It seems people are finally waking up to reality. There is no money for the campaign promises made by our President-elect. This will become increasingly clear as tax revenues begin to drop dramatically at the same time our deficits sky-rocket. ‘Constrain’ isn’t the word I would use here. At some point – there will be no money for economic stimulus – or anything else. Things are going to ‘change’ – but not in the way most people expect.
"I don't think that anything on the stimulus end will be constrained by these deficits," said David Greenlaw, a Morgan Stanley economist.
We should stop comparing our debt to other nation's debt and start asking the right questions - why does every nation have such enormous debt? Why does it seem that everyone - nations, corporations, individuals - has to manage such massive debt loads?
jg - Nov 5, 2008
NOVEMBER 5, 2008, 4:43 P.M. ET
U.S. Debt Could Tie Obama's Hands
By JON HILSENRATH
Wall St. Journal
The U.S. government is on course for an unprecedented borrowing binge in coming months, a development that could constrain President-elect Barack Obama's economic agenda.
The Treasury Department laid out near-term borrowing plans Wednesday, saying it expects to tap financial markets for $550 billion in the final three months of 2008 and another $368 billion in the first three months of next year through issuing Treasury securities with a wide range of maturities.
Economists project that total government borrowing could pass $1.5 trillion in the fiscal year, which ends next September, in one year pushing up the government's total debt burden by more than 25%, a large and possibly jolting increase.
The sharp rise poses a potential dilemma for Mr. Obama's activist agenda. Few economists believe the Treasury will be constrained in the next year in its ability to manage its rising borrowing needs or in advancing another fiscal stimulus program. But in the long run, rising government debt could make it harder for Mr. Obama to pursue new spending and tax-cut programs aggressively.
"I don't think that anything on the stimulus end will be constrained by these deficits," said David Greenlaw, a Morgan Stanley economist. "But if you're talking about health care reform and some of these longer-term programs, there is some constraint there."
A range of factors are behind the mammoth borrowing increase. The recession has slowed individual income and corporate income tax receipts. Outlays are rising for unemployment insurance, food stamps and other programs meant to be an economic stabilizer.
Meantime, the Treasury is embarking on a $700 billion program to buy distressed assets from Wall Street and invest in financial firms and has already increased borrowing in support of Federal Reserve financial rescue efforts.
Furthermore, Congress is likely to pass a new economic stimulus plan in the weeks ahead that could run well over $150 billion.
"We're really expecting private, foreign, domestic investors and foreign government investors to increase their Treasury debt holdings by a huge proportion," said Rudy Penner, a budget expert at the Urban Institute.

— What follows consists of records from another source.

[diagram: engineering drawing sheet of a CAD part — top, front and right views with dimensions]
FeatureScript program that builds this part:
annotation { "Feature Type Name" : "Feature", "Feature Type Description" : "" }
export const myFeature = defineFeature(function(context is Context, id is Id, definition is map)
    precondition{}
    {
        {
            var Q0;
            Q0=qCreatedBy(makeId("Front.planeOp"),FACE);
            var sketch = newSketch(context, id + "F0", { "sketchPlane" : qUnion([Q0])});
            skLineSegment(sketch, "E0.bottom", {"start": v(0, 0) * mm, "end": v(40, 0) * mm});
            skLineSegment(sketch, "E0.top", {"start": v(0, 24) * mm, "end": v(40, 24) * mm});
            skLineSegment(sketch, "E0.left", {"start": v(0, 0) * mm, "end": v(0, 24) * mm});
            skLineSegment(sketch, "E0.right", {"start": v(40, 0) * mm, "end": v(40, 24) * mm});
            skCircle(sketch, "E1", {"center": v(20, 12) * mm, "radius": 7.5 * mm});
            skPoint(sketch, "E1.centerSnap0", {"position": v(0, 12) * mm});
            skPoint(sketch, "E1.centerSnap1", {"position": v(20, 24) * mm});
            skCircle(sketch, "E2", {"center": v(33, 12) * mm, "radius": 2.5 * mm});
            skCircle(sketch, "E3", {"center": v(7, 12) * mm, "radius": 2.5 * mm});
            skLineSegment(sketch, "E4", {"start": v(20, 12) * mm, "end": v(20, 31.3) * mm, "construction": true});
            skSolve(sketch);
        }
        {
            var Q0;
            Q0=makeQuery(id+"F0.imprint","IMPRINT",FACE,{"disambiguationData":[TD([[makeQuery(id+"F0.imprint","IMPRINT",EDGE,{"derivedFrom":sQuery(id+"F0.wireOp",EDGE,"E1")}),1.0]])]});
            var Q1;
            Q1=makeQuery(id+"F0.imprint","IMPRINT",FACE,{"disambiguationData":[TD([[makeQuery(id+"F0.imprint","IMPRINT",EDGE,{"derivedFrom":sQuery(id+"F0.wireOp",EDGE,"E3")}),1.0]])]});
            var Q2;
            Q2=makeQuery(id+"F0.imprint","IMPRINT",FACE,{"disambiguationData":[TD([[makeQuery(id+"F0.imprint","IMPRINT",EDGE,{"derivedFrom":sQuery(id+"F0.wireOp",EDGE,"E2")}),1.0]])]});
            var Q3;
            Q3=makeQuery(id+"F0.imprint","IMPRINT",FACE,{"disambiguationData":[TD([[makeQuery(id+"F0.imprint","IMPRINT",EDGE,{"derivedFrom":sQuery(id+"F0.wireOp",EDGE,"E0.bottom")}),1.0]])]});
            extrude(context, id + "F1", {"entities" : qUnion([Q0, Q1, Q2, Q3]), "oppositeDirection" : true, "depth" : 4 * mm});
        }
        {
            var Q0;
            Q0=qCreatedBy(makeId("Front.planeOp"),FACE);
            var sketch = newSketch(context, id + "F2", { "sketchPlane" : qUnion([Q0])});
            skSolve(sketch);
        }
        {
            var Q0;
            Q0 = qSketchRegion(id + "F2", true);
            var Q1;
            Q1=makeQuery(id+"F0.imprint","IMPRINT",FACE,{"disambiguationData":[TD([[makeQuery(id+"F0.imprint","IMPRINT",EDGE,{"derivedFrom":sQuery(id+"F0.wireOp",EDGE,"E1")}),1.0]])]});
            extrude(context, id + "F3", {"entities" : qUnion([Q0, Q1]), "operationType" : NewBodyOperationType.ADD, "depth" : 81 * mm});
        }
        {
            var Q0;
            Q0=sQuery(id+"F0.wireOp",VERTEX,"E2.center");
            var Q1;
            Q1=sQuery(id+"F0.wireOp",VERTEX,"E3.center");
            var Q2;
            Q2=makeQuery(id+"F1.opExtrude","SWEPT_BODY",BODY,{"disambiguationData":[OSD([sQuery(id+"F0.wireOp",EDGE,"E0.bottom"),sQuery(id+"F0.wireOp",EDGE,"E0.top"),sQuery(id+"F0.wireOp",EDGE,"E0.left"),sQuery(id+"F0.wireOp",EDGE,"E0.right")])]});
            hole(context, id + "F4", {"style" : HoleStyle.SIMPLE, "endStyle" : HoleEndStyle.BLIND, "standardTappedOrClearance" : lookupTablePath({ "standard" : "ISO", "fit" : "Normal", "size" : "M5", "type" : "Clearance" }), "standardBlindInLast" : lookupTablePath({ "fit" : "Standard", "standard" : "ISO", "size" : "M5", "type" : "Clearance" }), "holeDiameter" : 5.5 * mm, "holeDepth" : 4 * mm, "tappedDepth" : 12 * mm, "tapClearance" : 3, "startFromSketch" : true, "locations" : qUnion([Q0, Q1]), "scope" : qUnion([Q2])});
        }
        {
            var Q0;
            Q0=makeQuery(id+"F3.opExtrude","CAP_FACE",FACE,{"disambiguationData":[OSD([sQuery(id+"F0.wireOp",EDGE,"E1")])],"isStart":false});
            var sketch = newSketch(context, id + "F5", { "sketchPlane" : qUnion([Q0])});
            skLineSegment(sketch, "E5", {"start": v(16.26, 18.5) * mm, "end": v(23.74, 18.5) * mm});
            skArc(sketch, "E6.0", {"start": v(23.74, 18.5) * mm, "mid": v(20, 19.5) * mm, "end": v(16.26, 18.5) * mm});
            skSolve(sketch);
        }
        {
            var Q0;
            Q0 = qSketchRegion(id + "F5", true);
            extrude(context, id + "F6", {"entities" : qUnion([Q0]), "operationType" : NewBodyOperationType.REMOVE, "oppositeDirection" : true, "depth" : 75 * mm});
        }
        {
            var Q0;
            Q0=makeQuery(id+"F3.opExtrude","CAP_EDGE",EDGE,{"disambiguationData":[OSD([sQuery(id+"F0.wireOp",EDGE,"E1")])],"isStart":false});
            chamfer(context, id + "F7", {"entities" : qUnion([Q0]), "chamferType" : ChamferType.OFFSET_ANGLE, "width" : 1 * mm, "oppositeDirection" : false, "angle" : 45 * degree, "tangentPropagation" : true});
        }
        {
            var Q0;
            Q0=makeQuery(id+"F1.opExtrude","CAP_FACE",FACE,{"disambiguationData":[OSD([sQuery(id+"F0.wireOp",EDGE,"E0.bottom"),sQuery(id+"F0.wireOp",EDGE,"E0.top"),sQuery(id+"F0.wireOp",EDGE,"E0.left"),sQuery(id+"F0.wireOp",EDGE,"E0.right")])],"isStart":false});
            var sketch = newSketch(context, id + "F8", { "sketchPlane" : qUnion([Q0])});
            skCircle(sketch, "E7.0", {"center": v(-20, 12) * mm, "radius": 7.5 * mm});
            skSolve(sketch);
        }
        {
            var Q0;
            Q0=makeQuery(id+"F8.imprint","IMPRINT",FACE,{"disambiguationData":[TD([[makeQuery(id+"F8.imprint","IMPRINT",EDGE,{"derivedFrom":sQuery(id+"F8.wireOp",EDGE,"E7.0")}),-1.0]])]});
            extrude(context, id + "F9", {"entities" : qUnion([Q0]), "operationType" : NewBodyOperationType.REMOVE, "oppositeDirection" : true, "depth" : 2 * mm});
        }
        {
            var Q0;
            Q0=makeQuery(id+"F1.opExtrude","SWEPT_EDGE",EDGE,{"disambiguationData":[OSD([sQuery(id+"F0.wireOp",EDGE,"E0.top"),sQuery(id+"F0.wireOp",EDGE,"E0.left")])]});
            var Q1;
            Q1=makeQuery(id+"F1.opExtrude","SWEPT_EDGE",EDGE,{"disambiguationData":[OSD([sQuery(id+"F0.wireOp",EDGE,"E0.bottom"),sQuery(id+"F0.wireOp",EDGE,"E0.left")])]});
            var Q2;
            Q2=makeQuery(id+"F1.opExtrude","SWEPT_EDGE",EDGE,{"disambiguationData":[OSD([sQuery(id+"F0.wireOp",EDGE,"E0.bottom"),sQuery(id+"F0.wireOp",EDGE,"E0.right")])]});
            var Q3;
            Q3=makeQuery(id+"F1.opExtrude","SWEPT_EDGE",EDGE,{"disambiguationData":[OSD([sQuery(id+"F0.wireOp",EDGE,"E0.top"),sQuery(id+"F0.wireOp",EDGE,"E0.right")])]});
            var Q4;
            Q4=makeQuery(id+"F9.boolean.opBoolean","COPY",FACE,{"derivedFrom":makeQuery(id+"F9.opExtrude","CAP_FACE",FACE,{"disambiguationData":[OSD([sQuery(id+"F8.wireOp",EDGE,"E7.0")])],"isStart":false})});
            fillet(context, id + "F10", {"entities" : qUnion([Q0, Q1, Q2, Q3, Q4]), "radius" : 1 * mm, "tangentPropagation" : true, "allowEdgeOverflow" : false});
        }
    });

In theory, such a sharp increase in new supply of Treasury bonds and notes might jolt investors, pushing up interest rates. That hasn't happened so far, in large part because investors have been reluctant to hold riskier assets.

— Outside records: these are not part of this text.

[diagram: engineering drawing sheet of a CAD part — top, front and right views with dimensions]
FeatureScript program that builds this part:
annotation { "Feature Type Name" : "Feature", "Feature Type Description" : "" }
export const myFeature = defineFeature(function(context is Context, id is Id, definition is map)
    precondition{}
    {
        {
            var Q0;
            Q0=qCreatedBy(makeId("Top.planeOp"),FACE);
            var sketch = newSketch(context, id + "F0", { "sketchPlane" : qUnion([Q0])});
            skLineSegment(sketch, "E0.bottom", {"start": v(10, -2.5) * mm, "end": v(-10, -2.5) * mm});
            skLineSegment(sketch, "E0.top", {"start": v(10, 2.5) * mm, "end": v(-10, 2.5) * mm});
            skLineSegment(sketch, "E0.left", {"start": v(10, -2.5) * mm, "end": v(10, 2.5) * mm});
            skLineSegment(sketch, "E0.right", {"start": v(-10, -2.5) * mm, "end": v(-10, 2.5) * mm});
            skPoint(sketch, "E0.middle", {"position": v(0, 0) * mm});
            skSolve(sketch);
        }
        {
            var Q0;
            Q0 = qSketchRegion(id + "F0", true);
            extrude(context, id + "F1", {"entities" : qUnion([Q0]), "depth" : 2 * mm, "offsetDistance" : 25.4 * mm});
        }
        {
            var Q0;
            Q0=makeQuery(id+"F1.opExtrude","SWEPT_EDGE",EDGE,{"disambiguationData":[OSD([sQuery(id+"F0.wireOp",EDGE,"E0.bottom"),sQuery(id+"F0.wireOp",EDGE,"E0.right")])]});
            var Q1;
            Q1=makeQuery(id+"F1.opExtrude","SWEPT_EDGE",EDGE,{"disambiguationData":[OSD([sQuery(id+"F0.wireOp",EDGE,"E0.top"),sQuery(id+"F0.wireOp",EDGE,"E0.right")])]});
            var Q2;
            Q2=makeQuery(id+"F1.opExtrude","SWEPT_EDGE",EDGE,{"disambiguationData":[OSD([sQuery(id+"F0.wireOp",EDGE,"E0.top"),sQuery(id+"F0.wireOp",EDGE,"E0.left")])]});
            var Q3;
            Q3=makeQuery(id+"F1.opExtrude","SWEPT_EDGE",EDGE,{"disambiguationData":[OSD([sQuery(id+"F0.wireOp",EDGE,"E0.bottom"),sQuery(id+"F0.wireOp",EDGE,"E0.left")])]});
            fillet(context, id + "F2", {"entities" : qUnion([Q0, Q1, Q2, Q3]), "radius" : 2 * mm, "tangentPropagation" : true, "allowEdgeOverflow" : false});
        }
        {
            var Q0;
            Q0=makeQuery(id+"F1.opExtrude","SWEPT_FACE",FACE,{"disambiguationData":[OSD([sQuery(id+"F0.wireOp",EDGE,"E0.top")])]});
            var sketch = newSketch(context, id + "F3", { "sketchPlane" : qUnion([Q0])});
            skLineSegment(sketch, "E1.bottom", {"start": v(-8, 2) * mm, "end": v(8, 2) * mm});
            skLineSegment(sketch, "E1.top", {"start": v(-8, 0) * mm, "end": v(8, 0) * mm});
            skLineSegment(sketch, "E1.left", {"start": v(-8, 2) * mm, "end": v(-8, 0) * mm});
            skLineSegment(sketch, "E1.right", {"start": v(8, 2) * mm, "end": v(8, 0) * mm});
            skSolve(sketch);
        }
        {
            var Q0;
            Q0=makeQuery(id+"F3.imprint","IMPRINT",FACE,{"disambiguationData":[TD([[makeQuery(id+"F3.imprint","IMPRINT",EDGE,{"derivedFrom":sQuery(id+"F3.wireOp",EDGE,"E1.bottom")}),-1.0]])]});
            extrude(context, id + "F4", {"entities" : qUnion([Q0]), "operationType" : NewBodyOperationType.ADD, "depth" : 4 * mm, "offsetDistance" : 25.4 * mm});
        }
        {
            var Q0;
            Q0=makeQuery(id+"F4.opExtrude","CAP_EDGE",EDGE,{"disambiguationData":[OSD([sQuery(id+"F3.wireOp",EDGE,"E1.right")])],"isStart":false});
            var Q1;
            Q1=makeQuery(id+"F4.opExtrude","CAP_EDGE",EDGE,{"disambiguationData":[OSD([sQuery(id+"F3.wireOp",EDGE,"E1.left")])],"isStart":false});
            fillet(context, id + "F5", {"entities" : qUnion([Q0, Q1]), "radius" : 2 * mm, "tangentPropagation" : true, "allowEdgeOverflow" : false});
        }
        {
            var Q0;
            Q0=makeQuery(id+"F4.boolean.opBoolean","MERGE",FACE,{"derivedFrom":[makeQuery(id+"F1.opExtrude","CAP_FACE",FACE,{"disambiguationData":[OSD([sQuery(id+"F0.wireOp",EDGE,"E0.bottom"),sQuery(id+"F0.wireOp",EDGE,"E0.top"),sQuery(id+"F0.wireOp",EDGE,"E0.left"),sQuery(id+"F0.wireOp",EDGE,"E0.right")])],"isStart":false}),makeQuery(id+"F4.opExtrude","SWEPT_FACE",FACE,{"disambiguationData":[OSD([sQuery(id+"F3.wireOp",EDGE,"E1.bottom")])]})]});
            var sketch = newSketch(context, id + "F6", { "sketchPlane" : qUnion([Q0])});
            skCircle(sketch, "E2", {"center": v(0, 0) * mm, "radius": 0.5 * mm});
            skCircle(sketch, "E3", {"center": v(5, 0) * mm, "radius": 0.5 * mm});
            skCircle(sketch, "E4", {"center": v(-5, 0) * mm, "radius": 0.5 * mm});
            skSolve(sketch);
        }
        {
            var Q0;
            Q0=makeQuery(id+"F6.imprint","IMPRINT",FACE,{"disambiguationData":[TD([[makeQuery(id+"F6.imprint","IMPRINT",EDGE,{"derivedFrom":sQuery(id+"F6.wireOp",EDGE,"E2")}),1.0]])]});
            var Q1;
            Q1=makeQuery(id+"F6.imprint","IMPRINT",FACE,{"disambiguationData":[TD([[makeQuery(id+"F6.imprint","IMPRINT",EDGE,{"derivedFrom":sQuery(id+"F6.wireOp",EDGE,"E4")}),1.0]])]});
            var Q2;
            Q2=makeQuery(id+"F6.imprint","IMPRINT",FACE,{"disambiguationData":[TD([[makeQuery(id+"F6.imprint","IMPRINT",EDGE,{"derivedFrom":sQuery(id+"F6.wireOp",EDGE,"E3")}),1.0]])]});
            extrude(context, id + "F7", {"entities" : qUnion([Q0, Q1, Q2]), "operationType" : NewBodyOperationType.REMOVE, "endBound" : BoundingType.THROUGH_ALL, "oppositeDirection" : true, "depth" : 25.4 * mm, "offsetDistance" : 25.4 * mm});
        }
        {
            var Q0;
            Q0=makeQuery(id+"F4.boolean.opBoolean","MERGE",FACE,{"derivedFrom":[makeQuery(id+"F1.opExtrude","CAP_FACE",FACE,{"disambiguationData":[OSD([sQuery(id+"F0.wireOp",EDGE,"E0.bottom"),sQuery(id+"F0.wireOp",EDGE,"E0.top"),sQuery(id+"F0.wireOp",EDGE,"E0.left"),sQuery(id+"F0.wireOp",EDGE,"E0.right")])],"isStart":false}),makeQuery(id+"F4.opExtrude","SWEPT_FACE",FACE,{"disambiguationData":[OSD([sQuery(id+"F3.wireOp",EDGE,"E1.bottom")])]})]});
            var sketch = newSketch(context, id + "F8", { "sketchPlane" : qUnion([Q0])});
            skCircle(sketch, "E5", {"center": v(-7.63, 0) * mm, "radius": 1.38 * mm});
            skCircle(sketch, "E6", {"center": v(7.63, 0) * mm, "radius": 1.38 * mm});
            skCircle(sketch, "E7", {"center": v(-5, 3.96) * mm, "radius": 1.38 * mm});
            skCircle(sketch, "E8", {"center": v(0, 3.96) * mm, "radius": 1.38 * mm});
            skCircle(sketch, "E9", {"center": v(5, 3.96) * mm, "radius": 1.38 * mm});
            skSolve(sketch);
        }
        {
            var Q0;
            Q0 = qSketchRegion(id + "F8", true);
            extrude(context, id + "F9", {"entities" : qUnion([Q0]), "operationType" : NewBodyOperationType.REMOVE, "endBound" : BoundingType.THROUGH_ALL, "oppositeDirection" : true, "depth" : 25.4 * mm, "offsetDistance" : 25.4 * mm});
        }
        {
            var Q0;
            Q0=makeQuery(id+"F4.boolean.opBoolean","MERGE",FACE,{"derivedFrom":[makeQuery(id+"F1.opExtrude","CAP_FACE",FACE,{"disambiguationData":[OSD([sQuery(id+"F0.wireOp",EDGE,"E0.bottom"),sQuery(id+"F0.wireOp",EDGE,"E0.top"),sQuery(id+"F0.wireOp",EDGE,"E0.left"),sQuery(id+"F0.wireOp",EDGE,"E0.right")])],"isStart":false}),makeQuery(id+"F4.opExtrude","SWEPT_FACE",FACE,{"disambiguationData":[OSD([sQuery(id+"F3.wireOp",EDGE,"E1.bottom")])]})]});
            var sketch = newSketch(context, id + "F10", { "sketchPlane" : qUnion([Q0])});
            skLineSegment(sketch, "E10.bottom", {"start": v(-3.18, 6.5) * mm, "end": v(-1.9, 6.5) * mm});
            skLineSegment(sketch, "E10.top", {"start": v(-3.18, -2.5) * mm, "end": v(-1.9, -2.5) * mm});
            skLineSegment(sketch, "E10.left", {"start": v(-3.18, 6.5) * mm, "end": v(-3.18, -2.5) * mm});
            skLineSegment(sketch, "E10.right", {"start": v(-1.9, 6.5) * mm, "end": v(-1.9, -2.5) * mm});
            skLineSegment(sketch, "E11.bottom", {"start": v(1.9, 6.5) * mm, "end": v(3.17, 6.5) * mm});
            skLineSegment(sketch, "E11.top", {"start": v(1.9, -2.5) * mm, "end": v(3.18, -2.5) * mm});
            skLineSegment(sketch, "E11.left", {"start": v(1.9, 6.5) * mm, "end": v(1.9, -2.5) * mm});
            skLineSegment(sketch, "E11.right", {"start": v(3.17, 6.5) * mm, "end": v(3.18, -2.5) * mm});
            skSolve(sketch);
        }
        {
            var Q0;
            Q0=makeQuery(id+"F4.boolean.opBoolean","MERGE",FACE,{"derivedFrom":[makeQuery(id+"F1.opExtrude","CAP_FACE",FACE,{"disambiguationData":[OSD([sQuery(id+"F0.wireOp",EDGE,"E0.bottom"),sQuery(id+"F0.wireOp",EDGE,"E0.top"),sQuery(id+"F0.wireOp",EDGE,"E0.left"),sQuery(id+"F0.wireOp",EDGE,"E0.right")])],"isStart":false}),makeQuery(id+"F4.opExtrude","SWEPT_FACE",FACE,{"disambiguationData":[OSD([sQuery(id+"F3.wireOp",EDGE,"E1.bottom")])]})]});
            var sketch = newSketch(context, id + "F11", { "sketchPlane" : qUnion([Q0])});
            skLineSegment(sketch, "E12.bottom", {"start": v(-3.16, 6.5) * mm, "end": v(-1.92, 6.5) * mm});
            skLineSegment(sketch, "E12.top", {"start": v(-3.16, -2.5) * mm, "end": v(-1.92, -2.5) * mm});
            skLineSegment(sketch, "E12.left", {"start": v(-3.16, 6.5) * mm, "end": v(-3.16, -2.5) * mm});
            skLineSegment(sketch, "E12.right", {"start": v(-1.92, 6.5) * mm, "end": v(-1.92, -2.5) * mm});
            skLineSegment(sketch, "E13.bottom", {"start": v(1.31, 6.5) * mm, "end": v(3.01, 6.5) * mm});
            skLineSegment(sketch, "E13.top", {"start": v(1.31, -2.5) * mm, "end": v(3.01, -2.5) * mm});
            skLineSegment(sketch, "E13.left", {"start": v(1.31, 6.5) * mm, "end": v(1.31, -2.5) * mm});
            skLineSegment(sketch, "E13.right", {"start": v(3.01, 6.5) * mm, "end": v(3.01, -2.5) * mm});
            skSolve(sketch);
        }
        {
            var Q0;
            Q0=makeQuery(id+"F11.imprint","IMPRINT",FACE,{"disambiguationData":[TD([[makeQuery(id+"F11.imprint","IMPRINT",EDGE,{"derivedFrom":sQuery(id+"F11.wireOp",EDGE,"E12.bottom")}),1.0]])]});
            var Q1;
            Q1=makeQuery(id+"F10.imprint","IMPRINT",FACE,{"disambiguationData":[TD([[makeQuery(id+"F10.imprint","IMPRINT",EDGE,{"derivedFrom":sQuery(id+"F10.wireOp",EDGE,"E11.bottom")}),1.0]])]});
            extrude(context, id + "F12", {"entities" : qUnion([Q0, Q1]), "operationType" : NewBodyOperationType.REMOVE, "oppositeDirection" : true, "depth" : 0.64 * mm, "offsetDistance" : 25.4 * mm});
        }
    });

Yields on 10-year Treasury bonds, at 3.7%, are well below levels reached in mid-2007, when they briefly moved above 5%. Yields on 1-month Treasury bills, at less than .2%, represent almost costless borrowing for the U.S. government, and have served as a green light to policy makers for a new economic stimulus plan.

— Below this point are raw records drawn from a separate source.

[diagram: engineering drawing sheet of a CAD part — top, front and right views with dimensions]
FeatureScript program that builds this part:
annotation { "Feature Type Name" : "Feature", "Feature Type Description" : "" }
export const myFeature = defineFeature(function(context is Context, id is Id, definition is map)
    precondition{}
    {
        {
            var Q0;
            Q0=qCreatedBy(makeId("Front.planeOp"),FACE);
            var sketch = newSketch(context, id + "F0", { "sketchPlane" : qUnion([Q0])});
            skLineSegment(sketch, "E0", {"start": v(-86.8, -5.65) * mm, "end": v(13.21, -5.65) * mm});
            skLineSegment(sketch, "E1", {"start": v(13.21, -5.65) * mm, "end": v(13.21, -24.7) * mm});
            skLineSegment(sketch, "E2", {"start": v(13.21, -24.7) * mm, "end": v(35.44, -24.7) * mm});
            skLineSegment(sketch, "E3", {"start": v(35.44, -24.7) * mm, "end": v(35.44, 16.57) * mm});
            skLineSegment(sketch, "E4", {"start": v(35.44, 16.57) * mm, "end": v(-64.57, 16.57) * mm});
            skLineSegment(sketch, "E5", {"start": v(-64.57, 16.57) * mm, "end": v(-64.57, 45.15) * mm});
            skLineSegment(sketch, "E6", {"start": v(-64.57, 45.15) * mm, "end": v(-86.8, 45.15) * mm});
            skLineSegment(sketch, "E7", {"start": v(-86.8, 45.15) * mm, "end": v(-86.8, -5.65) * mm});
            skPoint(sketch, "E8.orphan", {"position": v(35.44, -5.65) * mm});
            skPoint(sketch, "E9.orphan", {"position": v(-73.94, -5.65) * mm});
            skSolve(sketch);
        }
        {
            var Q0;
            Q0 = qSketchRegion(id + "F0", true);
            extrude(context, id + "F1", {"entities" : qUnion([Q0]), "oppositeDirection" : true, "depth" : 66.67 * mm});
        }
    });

"A large fiscal stimulus package of $300-$500 billion appears to be required to prevent an even deeper economic slump than the one we are now forecasting," Goldman Sachs economists said in a recent report on the fiscal outlook.
Economists break into two camps on the longer-term threat of mounting budget deficits.
One camp sees the debt as manageable compared to other countries and compared to the past. Even with $1.5 trillion of new borrowing this year, the U.S. government's publicly held debt would amount to about 49% of gross domestic product, according to Morgan Stanley.
That's much lower than Japan's government debt, which exceeds 100% of GDP. It is also below the U.S. peak of more than 100% reached after World War II. As the economy improves and the government's borrowing needs diminish, this camp holds, the deficit picture should improve.
But others warn that the current increase in borrowing is coming at the worst possible time, because the budget picture is on track to darken amid spending on Medicare, Medicaid and Social Security with the aging of the population.
"The problem is that over the next number of years, the long-run budget pressures are going to become more and more apparent," Mr. Penner says. "That is going to make it more and more difficult to reverse the deficits."